# [What is being asked]
Scan the data below for lines containing the string "used" and give only how many there are.

# [Input data]
***
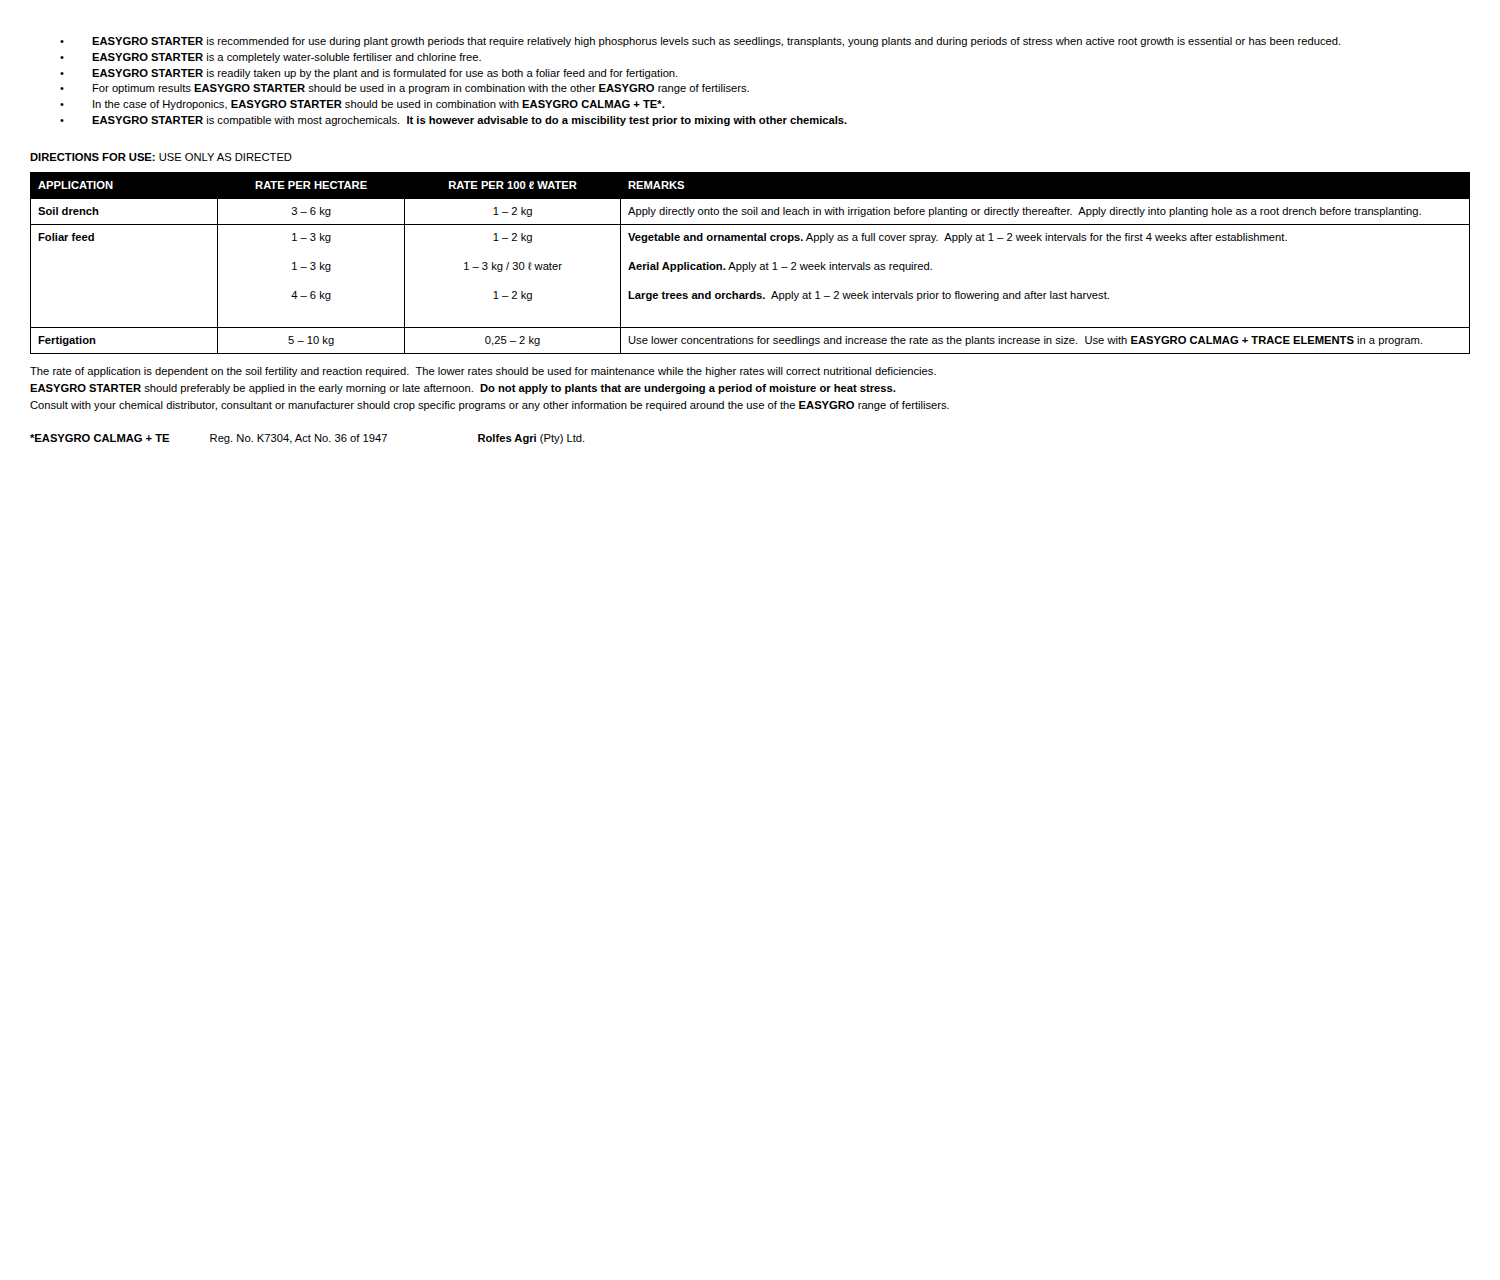EASYGRO STARTER is recommended for use during plant growth periods that require relatively high phosphorus levels such as seedlings, transplants, young plants and during periods of stress when active root growth is essential or has been reduced.
EASYGRO STARTER is a completely water-soluble fertiliser and chlorine free.
EASYGRO STARTER is readily taken up by the plant and is formulated for use as both a foliar feed and for fertigation.
For optimum results EASYGRO STARTER should be used in a program in combination with the other EASYGRO range of fertilisers.
In the case of Hydroponics, EASYGRO STARTER should be used in combination with EASYGRO CALMAG + TE*.
EASYGRO STARTER is compatible with most agrochemicals. It is however advisable to do a miscibility test prior to mixing with other chemicals.
DIRECTIONS FOR USE: USE ONLY AS DIRECTED
| APPLICATION | RATE PER HECTARE | RATE PER 100 ℓ WATER | REMARKS |
| --- | --- | --- | --- |
| Soil drench | 3 – 6 kg | 1 – 2 kg | Apply directly onto the soil and leach in with irrigation before planting or directly thereafter. Apply directly into planting hole as a root drench before transplanting. |
| Foliar feed | 1 – 3 kg 1 – 3 kg 4 – 6 kg | 1 – 2 kg 1 – 3 kg / 30 ℓ water 1 – 2 kg | Vegetable and ornamental crops. Apply as a full cover spray. Apply at 1 – 2 week intervals for the first 4 weeks after establishment. Aerial Application. Apply at 1 – 2 week intervals as required. Large trees and orchards. Apply at 1 – 2 week intervals prior to flowering and after last harvest. |
| Fertigation | 5 – 10 kg | 0,25 – 2 kg | Use lower concentrations for seedlings and increase the rate as the plants increase in size. Use with EASYGRO CALMAG + TRACE ELEMENTS in a program. |
The rate of application is dependent on the soil fertility and reaction required. The lower rates should be used for maintenance while the higher rates will correct nutritional deficiencies.
EASYGRO STARTER should preferably be applied in the early morning or late afternoon. Do not apply to plants that are undergoing a period of moisture or heat stress.
Consult with your chemical distributor, consultant or manufacturer should crop specific programs or any other information be required around the use of the EASYGRO range of fertilisers.
*EASYGRO CALMAG + TE Reg. No. K7304, Act No. 36 of 1947 Rolfes Agri (Pty) Ltd.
***
# [Expected output]
3